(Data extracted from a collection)
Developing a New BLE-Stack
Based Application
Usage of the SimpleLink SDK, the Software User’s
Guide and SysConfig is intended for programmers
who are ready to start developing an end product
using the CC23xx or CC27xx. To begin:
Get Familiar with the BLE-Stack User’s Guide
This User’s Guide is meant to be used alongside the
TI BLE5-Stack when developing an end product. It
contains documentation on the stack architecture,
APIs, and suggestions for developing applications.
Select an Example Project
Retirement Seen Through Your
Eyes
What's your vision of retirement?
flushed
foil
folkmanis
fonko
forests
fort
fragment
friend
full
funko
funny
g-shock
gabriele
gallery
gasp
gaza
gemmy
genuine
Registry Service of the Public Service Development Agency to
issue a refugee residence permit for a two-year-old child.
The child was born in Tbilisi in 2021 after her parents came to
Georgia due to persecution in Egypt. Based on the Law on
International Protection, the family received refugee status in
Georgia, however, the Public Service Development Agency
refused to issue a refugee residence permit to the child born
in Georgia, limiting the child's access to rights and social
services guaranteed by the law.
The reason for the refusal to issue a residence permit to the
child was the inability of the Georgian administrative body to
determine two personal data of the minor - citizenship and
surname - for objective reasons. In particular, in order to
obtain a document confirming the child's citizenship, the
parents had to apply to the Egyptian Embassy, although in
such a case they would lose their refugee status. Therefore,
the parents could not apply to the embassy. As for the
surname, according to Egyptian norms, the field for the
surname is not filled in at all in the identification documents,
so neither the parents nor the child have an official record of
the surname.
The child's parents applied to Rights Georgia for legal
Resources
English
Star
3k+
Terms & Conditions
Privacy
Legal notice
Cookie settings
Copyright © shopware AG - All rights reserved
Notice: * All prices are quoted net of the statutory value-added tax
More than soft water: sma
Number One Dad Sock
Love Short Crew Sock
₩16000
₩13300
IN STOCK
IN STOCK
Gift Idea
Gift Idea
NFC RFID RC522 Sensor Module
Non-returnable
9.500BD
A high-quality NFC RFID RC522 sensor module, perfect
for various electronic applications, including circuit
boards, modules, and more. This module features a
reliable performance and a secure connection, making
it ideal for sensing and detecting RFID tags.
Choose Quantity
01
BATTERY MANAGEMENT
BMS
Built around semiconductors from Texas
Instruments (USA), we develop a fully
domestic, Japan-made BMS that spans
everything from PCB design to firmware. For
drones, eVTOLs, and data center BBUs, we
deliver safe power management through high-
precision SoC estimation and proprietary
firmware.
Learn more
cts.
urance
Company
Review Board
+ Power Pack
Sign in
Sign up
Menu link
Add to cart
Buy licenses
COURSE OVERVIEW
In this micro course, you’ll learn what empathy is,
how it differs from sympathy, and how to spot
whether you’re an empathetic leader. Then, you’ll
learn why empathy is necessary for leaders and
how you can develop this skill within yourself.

What is expected: Give the records above again in full, keeping every character unchanged.

Task response:
Developing a New BLE-Stack
Based Application
Usage of the SimpleLink SDK, the Software User’s
Guide and SysConfig is intended for programmers
who are ready to start developing an end product
using the CC23xx or CC27xx. To begin:
Get Familiar with the BLE-Stack User’s Guide
This User’s Guide is meant to be used alongside the
TI BLE5-Stack when developing an end product. It
contains documentation on the stack architecture,
APIs, and suggestions for developing applications.
Select an Example Project
Retirement Seen Through Your
Eyes
What's your vision of retirement?
flushed
foil
folkmanis
fonko
forests
fort
fragment
friend
full
funko
funny
g-shock
gabriele
gallery
gasp
gaza
gemmy
genuine
Registry Service of the Public Service Development Agency to
issue a refugee residence permit for a two-year-old child.
The child was born in Tbilisi in 2021 after her parents came to
Georgia due to persecution in Egypt. Based on the Law on
International Protection, the family received refugee status in
Georgia, however, the Public Service Development Agency
refused to issue a refugee residence permit to the child born
in Georgia, limiting the child's access to rights and social
services guaranteed by the law.
The reason for the refusal to issue a residence permit to the
child was the inability of the Georgian administrative body to
determine two personal data of the minor - citizenship and
surname - for objective reasons. In particular, in order to
obtain a document confirming the child's citizenship, the
parents had to apply to the Egyptian Embassy, although in
such a case they would lose their refugee status. Therefore,
the parents could not apply to the embassy. As for the
surname, according to Egyptian norms, the field for the
surname is not filled in at all in the identification documents,
so neither the parents nor the child have an official record of
the surname.
The child's parents applied to Rights Georgia for legal
Resources
English
Star
3k+
Terms & Conditions
Privacy
Legal notice
Cookie settings
Copyright © shopware AG - All rights reserved
Notice: * All prices are quoted net of the statutory value-added tax
More than soft water: sma
Number One Dad Sock
Love Short Crew Sock
₩16000
₩13300
IN STOCK
IN STOCK
Gift Idea
Gift Idea
NFC RFID RC522 Sensor Module
Non-returnable
9.500BD
A high-quality NFC RFID RC522 sensor module, perfect
for various electronic applications, including circuit
boards, modules, and more. This module features a
reliable performance and a secure connection, making
it ideal for sensing and detecting RFID tags.
Choose Quantity
01
BATTERY MANAGEMENT
BMS
Built around semiconductors from Texas
Instruments (USA), we develop a fully
domestic, Japan-made BMS that spans
everything from PCB design to firmware. For
drones, eVTOLs, and data center BBUs, we
deliver safe power management through high-
precision SoC estimation and proprietary
firmware.
Learn more
cts.
urance
Company
Review Board
+ Power Pack
Sign in
Sign up
Menu link
Add to cart
Buy licenses
COURSE OVERVIEW
In this micro course, you’ll learn what empathy is,
how it differs from sympathy, and how to spot
whether you’re an empathetic leader. Then, you’ll
learn why empathy is necessary for leaders and
how you can develop this skill within yourself.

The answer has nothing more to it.